(Excerpted data)
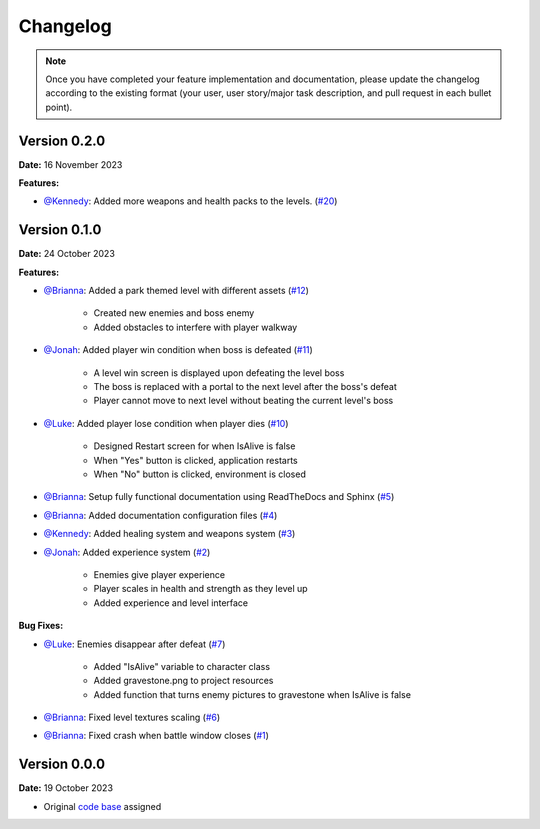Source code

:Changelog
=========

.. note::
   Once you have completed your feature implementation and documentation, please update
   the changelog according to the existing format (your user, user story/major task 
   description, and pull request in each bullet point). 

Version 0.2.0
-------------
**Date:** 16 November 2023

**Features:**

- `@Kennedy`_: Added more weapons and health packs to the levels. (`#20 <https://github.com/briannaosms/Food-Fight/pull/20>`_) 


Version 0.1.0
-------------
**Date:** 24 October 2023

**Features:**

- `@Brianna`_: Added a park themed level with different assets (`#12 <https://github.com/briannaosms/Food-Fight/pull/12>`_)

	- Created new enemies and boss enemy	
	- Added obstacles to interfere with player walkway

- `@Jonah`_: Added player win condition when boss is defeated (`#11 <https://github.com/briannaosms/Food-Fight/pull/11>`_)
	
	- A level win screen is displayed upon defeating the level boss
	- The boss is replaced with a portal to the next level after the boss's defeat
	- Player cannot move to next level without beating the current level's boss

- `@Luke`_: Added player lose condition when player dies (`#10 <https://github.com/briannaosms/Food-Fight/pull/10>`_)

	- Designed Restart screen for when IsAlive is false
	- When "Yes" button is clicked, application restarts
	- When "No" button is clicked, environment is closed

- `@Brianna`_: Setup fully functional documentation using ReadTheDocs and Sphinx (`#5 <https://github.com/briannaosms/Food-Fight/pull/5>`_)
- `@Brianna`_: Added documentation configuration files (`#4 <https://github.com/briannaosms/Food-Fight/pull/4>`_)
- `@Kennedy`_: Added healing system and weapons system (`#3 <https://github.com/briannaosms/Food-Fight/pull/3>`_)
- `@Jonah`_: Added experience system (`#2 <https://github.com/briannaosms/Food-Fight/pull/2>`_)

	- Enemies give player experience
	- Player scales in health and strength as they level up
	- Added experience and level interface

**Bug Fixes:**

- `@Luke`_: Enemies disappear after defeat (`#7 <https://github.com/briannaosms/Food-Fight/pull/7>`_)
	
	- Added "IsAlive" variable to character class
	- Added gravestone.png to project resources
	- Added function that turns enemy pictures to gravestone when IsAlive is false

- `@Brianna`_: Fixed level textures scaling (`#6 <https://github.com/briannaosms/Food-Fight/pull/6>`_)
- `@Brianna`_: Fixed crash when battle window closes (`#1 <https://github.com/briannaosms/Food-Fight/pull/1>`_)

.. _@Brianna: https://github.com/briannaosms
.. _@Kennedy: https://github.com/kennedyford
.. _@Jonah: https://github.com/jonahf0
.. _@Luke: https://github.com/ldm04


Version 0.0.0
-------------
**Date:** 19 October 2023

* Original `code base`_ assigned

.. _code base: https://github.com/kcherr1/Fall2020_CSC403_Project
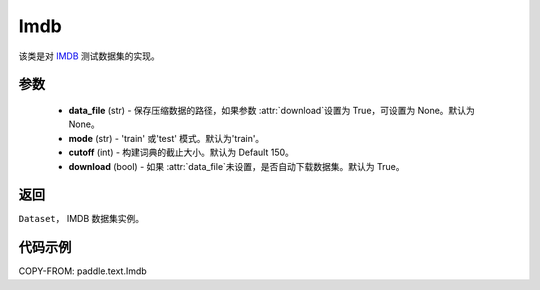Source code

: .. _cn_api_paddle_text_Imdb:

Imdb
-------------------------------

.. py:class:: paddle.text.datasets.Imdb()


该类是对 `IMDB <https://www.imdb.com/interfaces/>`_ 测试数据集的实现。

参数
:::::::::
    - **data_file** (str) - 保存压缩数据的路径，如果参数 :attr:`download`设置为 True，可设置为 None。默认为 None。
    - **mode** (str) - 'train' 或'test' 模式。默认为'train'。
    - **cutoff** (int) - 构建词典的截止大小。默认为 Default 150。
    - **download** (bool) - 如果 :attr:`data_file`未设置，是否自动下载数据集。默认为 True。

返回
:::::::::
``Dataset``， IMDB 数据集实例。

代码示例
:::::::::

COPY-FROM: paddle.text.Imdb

(Goal of the exercise) Reproduce all of the data exactly; the pictures do not belong in the copy.

(Answer space)
Source code

:Changelog
=========

.. note::
   Once you have completed your feature implementation and documentation, please update
   the changelog according to the existing format (your user, user story/major task 
   description, and pull request in each bullet point). 

Version 0.2.0
-------------
**Date:** 16 November 2023

**Features:**

- `@Kennedy`_: Added more weapons and health packs to the levels. (`#20 <https://github.com/briannaosms/Food-Fight/pull/20>`_) 


Version 0.1.0
-------------
**Date:** 24 October 2023

**Features:**

- `@Brianna`_: Added a park themed level with different assets (`#12 <https://github.com/briannaosms/Food-Fight/pull/12>`_)

	- Created new enemies and boss enemy	
	- Added obstacles to interfere with player walkway

- `@Jonah`_: Added player win condition when boss is defeated (`#11 <https://github.com/briannaosms/Food-Fight/pull/11>`_)
	
	- A level win screen is displayed upon defeating the level boss
	- The boss is replaced with a portal to the next level after the boss's defeat
	- Player cannot move to next level without beating the current level's boss

- `@Luke`_: Added player lose condition when player dies (`#10 <https://github.com/briannaosms/Food-Fight/pull/10>`_)

	- Designed Restart screen for when IsAlive is false
	- When "Yes" button is clicked, application restarts
	- When "No" button is clicked, environment is closed

- `@Brianna`_: Setup fully functional documentation using ReadTheDocs and Sphinx (`#5 <https://github.com/briannaosms/Food-Fight/pull/5>`_)
- `@Brianna`_: Added documentation configuration files (`#4 <https://github.com/briannaosms/Food-Fight/pull/4>`_)
- `@Kennedy`_: Added healing system and weapons system (`#3 <https://github.com/briannaosms/Food-Fight/pull/3>`_)
- `@Jonah`_: Added experience system (`#2 <https://github.com/briannaosms/Food-Fight/pull/2>`_)

	- Enemies give player experience
	- Player scales in health and strength as they level up
	- Added experience and level interface

**Bug Fixes:**

- `@Luke`_: Enemies disappear after defeat (`#7 <https://github.com/briannaosms/Food-Fight/pull/7>`_)
	
	- Added "IsAlive" variable to character class
	- Added gravestone.png to project resources
	- Added function that turns enemy pictures to gravestone when IsAlive is false

- `@Brianna`_: Fixed level textures scaling (`#6 <https://github.com/briannaosms/Food-Fight/pull/6>`_)
- `@Brianna`_: Fixed crash when battle window closes (`#1 <https://github.com/briannaosms/Food-Fight/pull/1>`_)

.. _@Brianna: https://github.com/briannaosms
.. _@Kennedy: https://github.com/kennedyford
.. _@Jonah: https://github.com/jonahf0
.. _@Luke: https://github.com/ldm04


Version 0.0.0
-------------
**Date:** 19 October 2023

* Original `code base`_ assigned

.. _code base: https://github.com/kcherr1/Fall2020_CSC403_Project
Source code

: .. _cn_api_paddle_text_Imdb:

Imdb
-------------------------------

.. py:class:: paddle.text.datasets.Imdb()


该类是对 `IMDB <https://www.imdb.com/interfaces/>`_ 测试数据集的实现。

参数
:::::::::
    - **data_file** (str) - 保存压缩数据的路径，如果参数 :attr:`download`设置为 True，可设置为 None。默认为 None。
    - **mode** (str) - 'train' 或'test' 模式。默认为'train'。
    - **cutoff** (int) - 构建词典的截止大小。默认为 Default 150。
    - **download** (bool) - 如果 :attr:`data_file`未设置，是否自动下载数据集。默认为 True。

返回
:::::::::
``Dataset``， IMDB 数据集实例。

代码示例
:::::::::

COPY-FROM: paddle.text.Imdb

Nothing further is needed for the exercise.